[start of Selection]

SQL COUNT - some correct values, some wrong values

I am using COUNT(ScoreID) as scoreCount to display the number of Scores a property has in a vote.

Is there any reason at all why the results would sometimes display the correct value, but other display an incorrect value?

I have noticed that for some, if I add a new record to the scores table, the output on the page using the COUNT(ScoreID) as scoreCount is sometimes correct, and at others wrong - usually by multiples of the correct figure.

So for example, I can have two results:

Lodge A, 30 votes (incorrect - it should be 10) Lodge B, 30 votes (correct)

If I add a new vote to Lodge A, and a new vote to Lodge B in the table, that output changes to:

Lodge A, 33 votes (incorrect - it should be 11) Lodge B, 31 votes (correct)

Any suggestions where to look?

look at your query

“usually by multiples of the correct figure” means you probably have two one-to-many relationships joined to the same table

Thanks - that’s definitely it. Looking at it a bit more I realized it was happening when new records were getting added to the nominations table.

[end of Selection]

> _Goal A_
Lay out the naming lines in the living-things listing below, from kingdom to common name, as a single numbered list with blank lines left out. Leave the pictures out of your answer.
> _Goal B_
Proceed with the SQL COUNT thread above, picking up after its final reply.

[start of Source material]

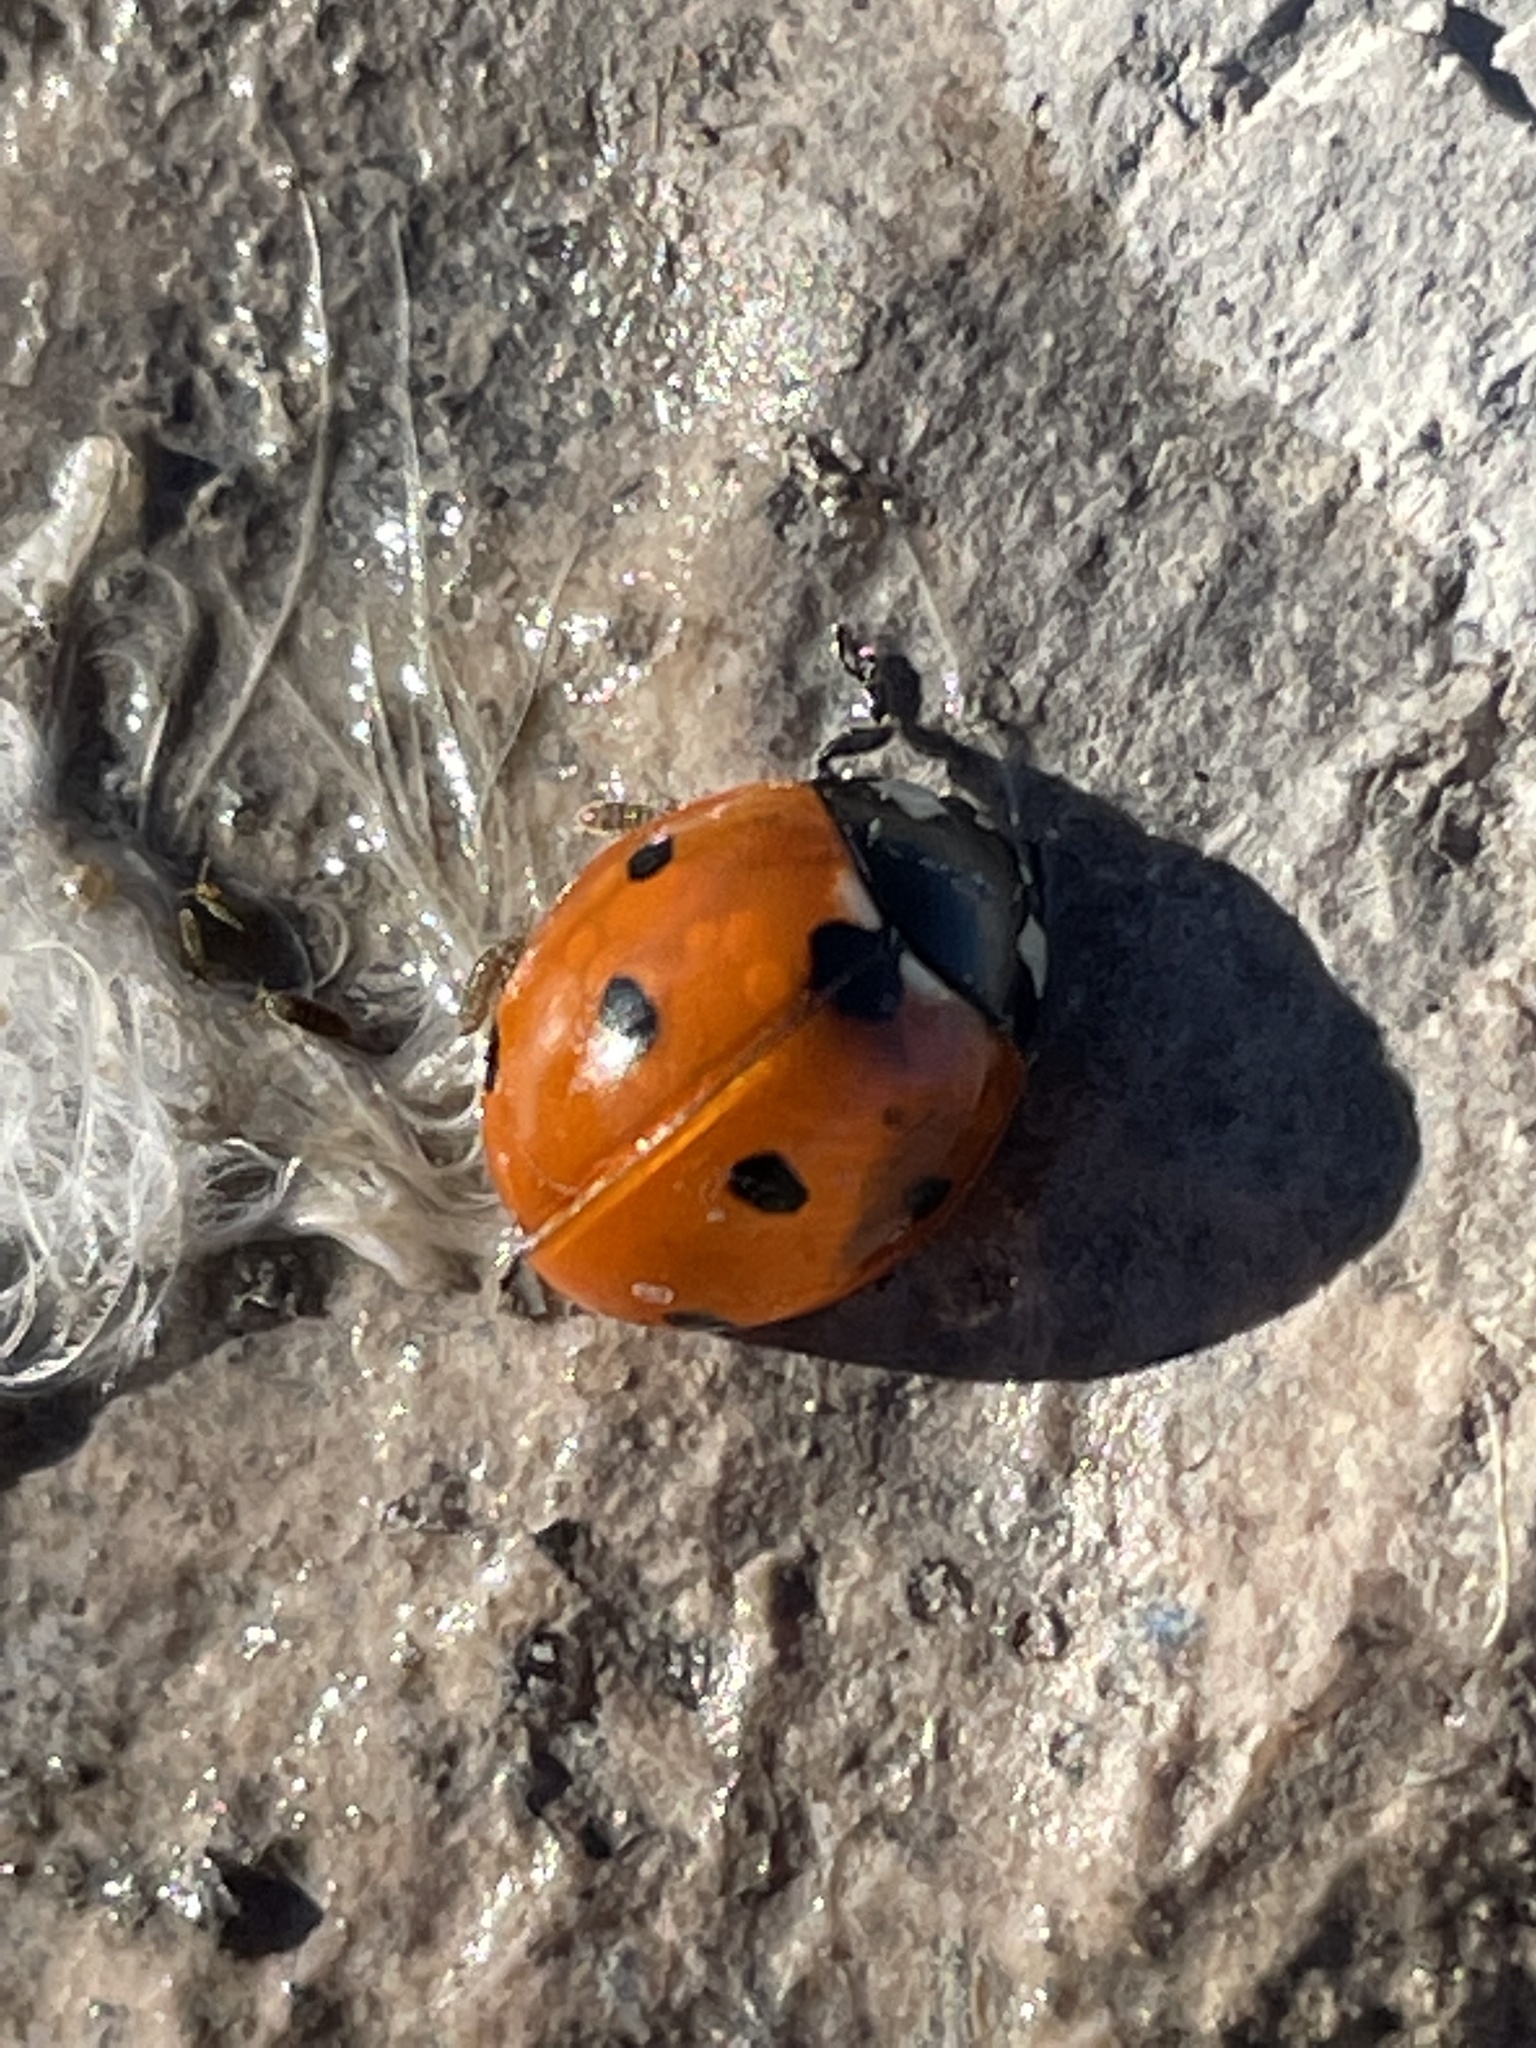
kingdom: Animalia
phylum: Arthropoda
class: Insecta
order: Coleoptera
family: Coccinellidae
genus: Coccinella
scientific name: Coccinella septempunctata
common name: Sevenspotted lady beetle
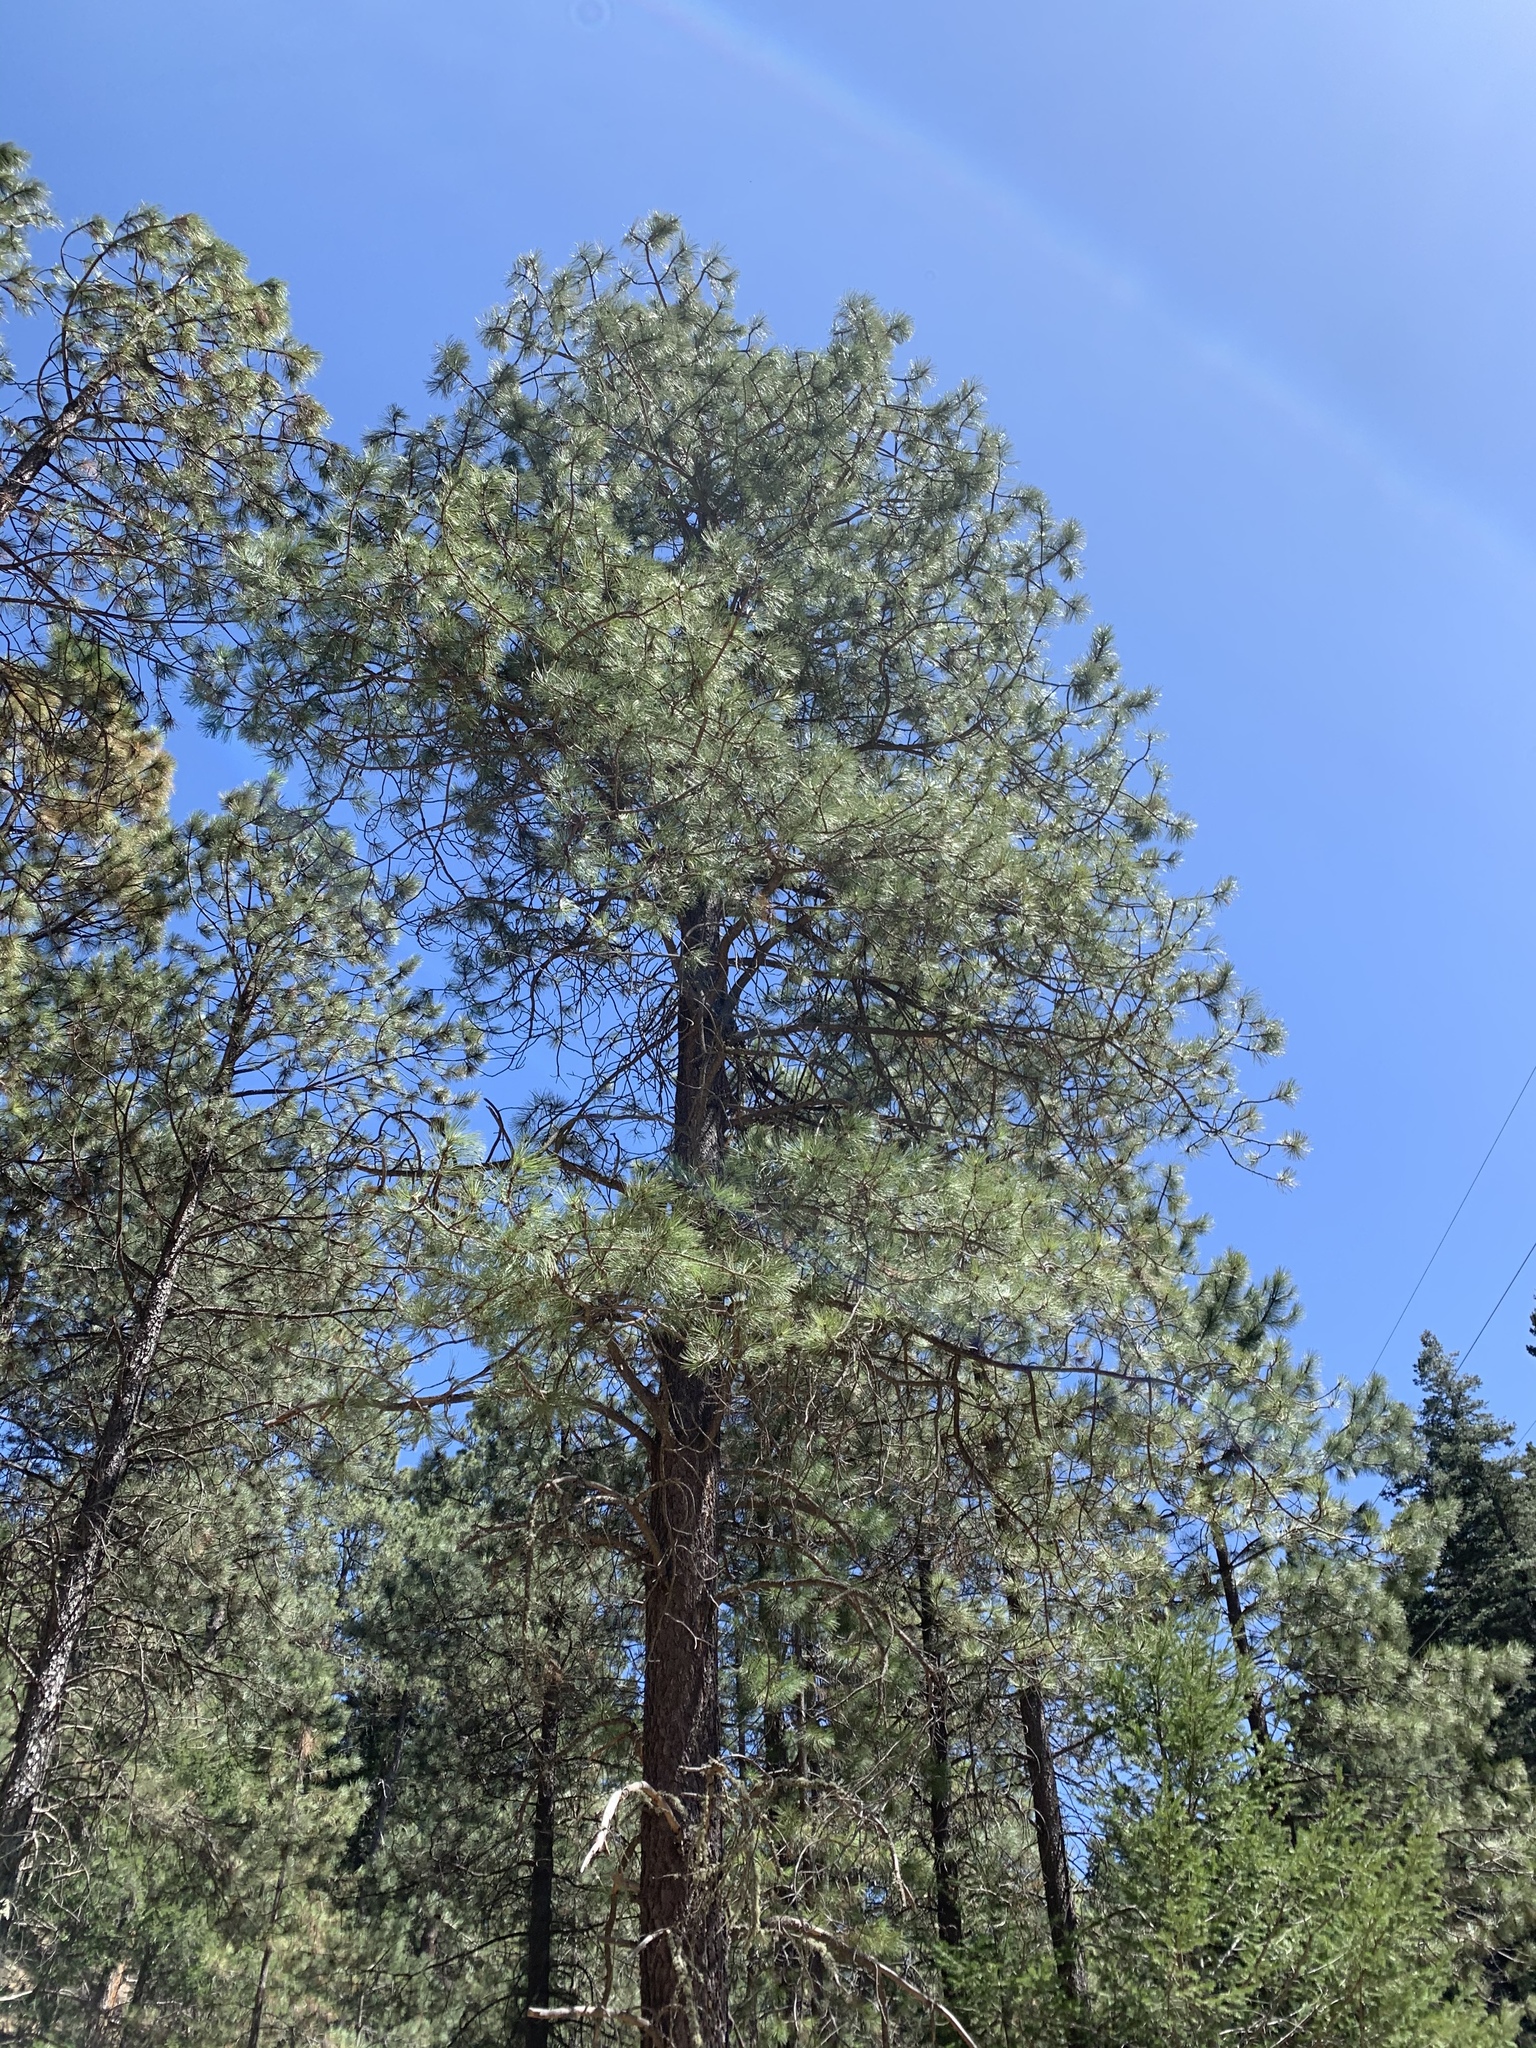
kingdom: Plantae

[end of Source material]

> _Output A_
1. kingdom: Animalia
2. phylum: Arthropoda
3. class: Insecta
4. order: Coleoptera
5. family: Coccinellidae
6. genus: Coccinella
7. scientific name: Coccinella septempunctata
8. common name: Sevenspotted lady beetle
9. kingdom: Plantae

> _Output B_
Its all to do with this earlier post:

The query I currently have looks like:

SELECT ScoreID, COUNT(ScoreID) as scoreCount, AVG(Score) as AverageScore, lodges.LodgeID, lodges.Lodge, Country, lodges.CountryID, categoriesFull.CategoryID, nominations.NominationID, SW_finalist, SW_rank, 2015_Awards_Participant FROM lodges 
INNER JOIN countries ON lodges.CountryID = countries.CountryID 
INNER JOIN scores ON lodges.LodgeID = scores.LodgeID 
INNER JOIN nominations ON lodges.LodgeID=nominations.LodgeID 
INNER JOIN categoriesFull ON nominations.CategoriesFullID = categoriesFull.CategoryID AND scores.categoryID = categoriesFull.CategoryID
WHERE lodges.CountryID = 3 AND scores.CategoryID=7 GROUP BY Lodge

Which is working in that it is returning the correct values, but is multiplying the scoreCount value, seemingly by the number of records in the nominations table.

Can you see what might fix it?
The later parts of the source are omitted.